The fierce online debate started when French senator Alain Richard announced plans to visit the island of Taiwan in the summer, which was resolutely rejected by the Chinese Embassy to France. In a letter, Chinese Ambassador to France Lu Shaye expressed China's firm stand to oppose the planned trip, saying that the visit would be used by "Taiwan independent" secessionists and create unnecessary disruption to China-France relations and exchanges.  

However, Bondaz, who claimed to be a researcher on Chinese foreign and security policy focusing on strategic issues in East Asia, lauded the senator's plan on Twitter. 

The French scholar has been interacting with the embassy on social media in the past few days with messages like "a big, big kiss to you and your trolls" to which the embassy retweeted with "Petit frappe" which means "little rascal."

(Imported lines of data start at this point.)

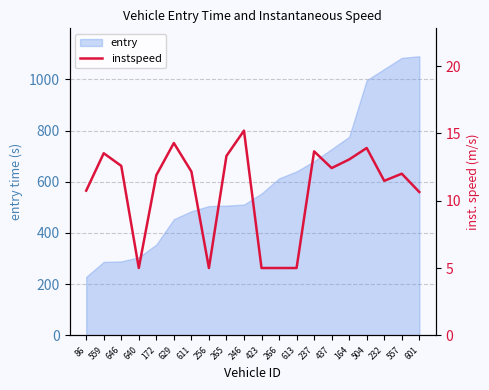

How many values are below 12?

9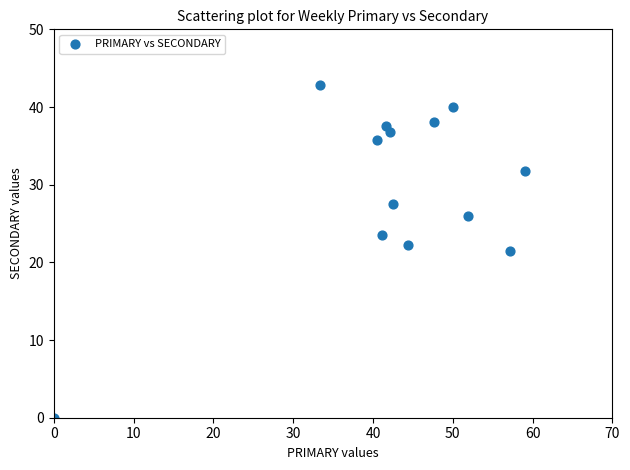

What is the range of Y values (max minus min)?

42.9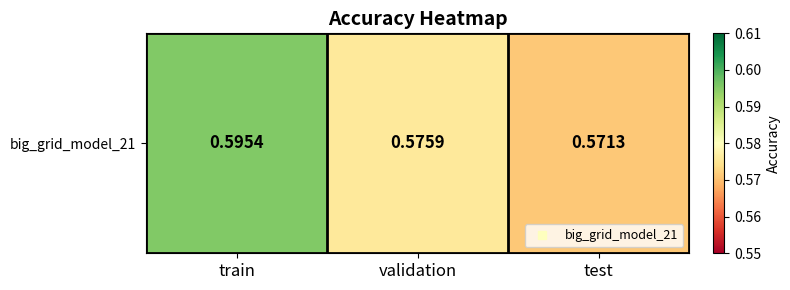

What is the greatest value displayed?

0.6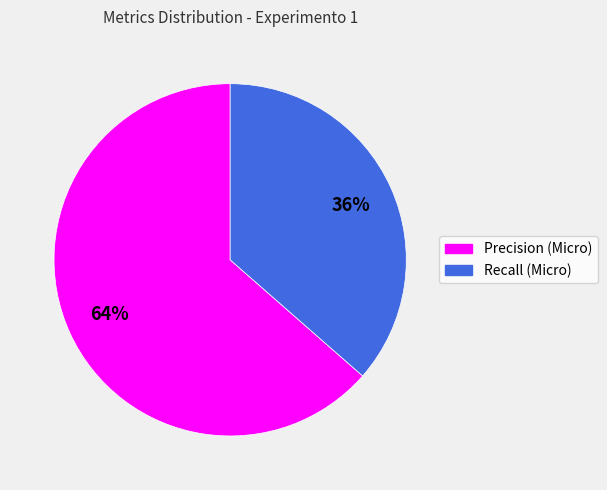

Does Recall (Micro) represent more than half of the total?

No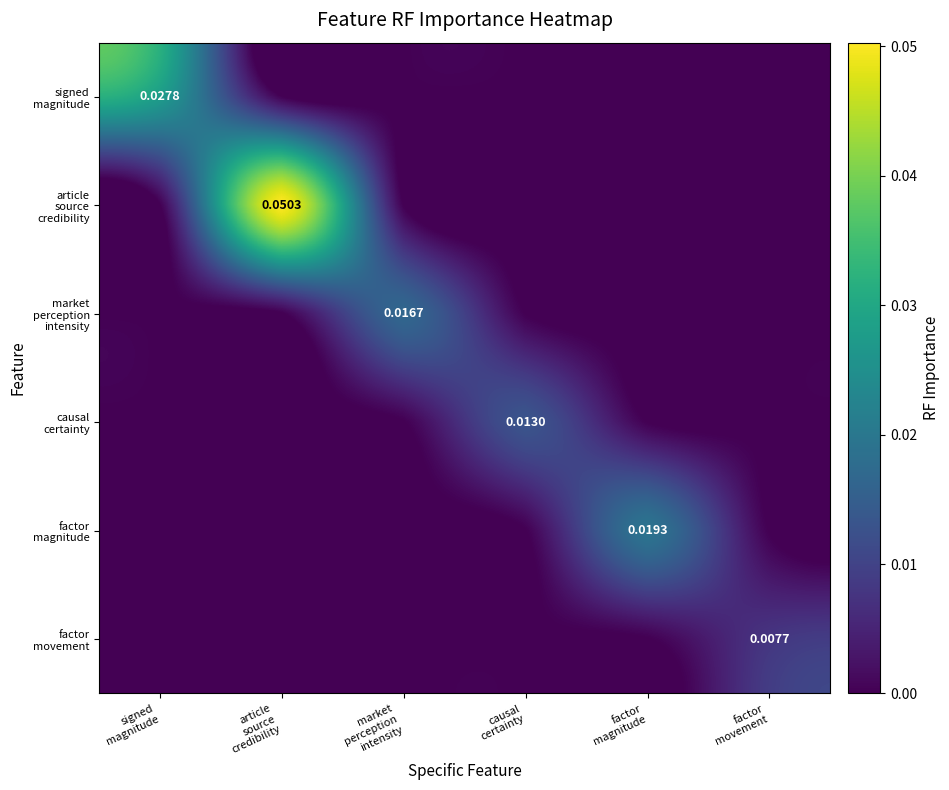

At which category does the chart reach its peak across all series?

article
source
credibility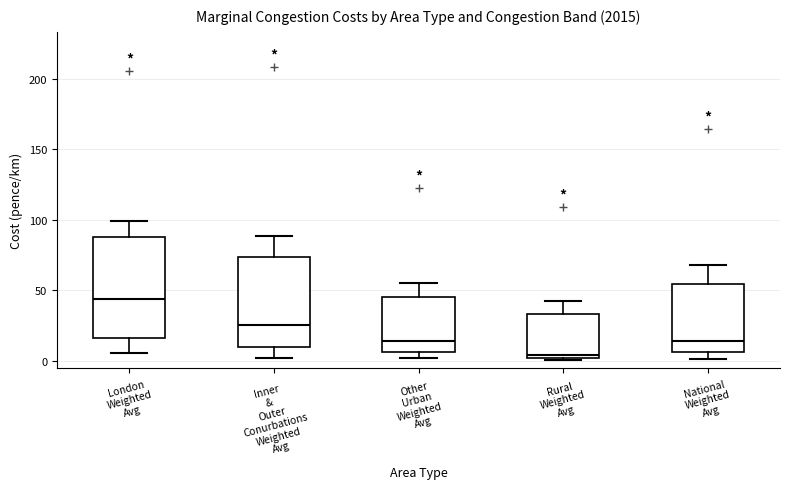

Which box's median line is the lowest?

Rural Weighted Avg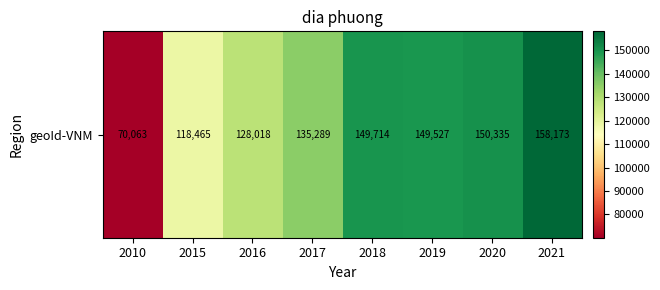

The chart shows a value of 83955 at 2019. True or false?

False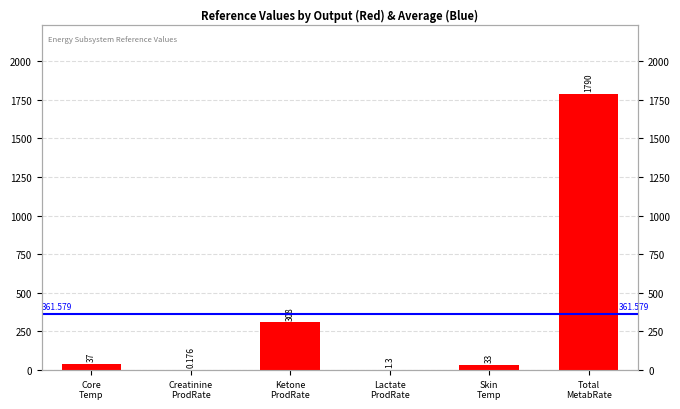

Is it true that the value at Core Temp is 37.0?

True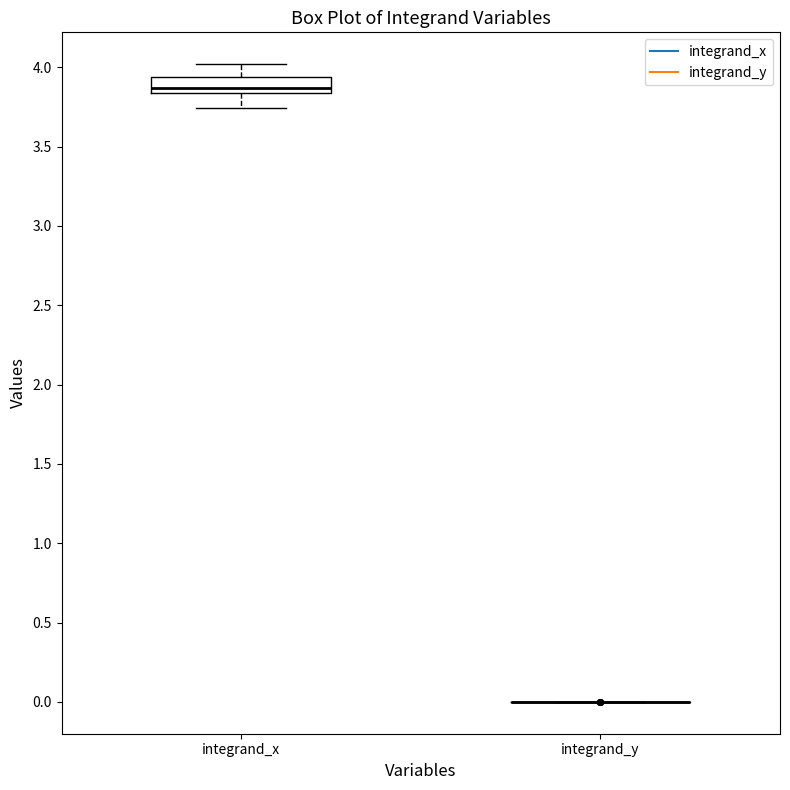

Which box is the tallest, from its lower edge to its upper edge?

integrand_x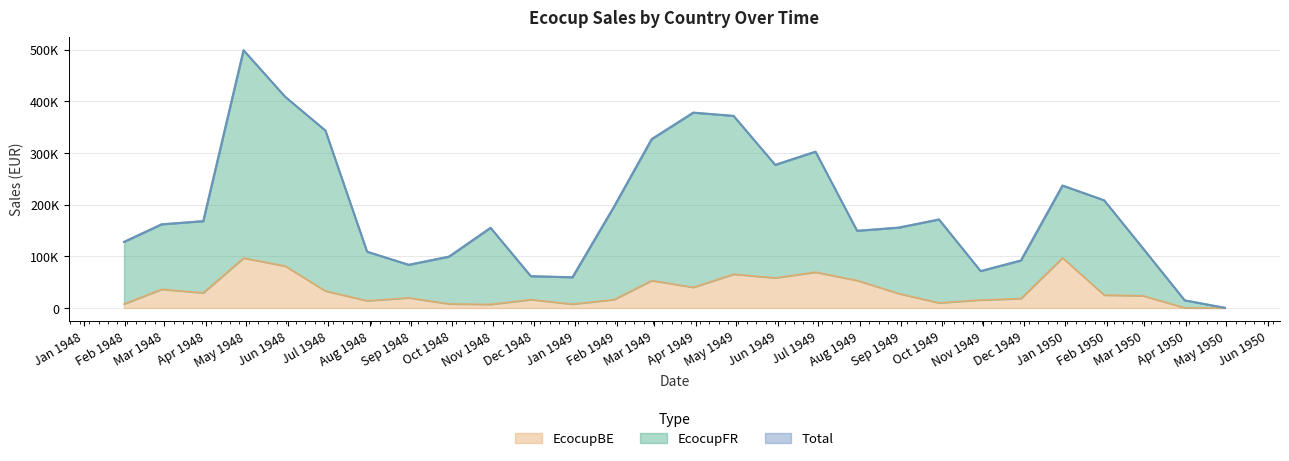

In EcocupBE, how many points are higher than both neighbors (excluding endpoints)?

8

Major French media outlets like local newspaper Le Monde ran headlines with "petit frappe" and some local TV channels invited Bondaz to talk on their shows, claiming this was an insult by the Chinese Embassy to France to a local scholar. 

It has apparently become a so-called honor for some scholars like Bondaz to speak against China, which helps boost their reputation in showing so-called political correctness, Chinese experts told the Global Times. 

"Bondaz is not a well-known scholar at all. It's only because now in France, it's politically correct to speak against China, as such move will be widely accepted by public opinion and French media," Zheng Ruolin, a senior Chinese media professional and European studies expert who lived in France for several years, told the Global Times on Monday. 

Besides the fact that this is mere political correctness, his claims are not even worth being refuted, as they carry no weight, Zheng noted. 

After being refuted by the Chinese embassy, Bondaz suggested on Monday "We should stop there," indicating that the online war of words needed to end. "Of course, he wants to stop his online trolling, because he is afraid of offending China," the Chinese expert said. 

The embassy is unlikely to further interact with the scholar, as it has already clarified its stance in public statements, some observers said, noting it is not worthwhile to spend a lot of time to argue with such a pseudo-scholar who talks nonsense to sabotage China-French ties. 

By openly interfering in China's internal affairs and supporting secessionism under the cover of advocating so-called freedom of speech and political freedom but calling China's objection coercion or violation of freedom is clear double standards, and this kind of political rascal should be rejected, some observers said. 

Some netizens on China's Twitter-like Weibo also asked "Why can French politicians point fingers at China's internal affairs" but the Chinese Embassy to France can't fight back? Some expressed their support for the embassy in taking a firm stance in defending China's core interests. 

In response to some online criticism about the embassy engaging in "wolf warrior diplomacy," the Chinese Embassy to France said in an article on Monday, "If there are wolf warriors, it is because there are too many mad dogs, including some crazy dogs disguised as academics and media."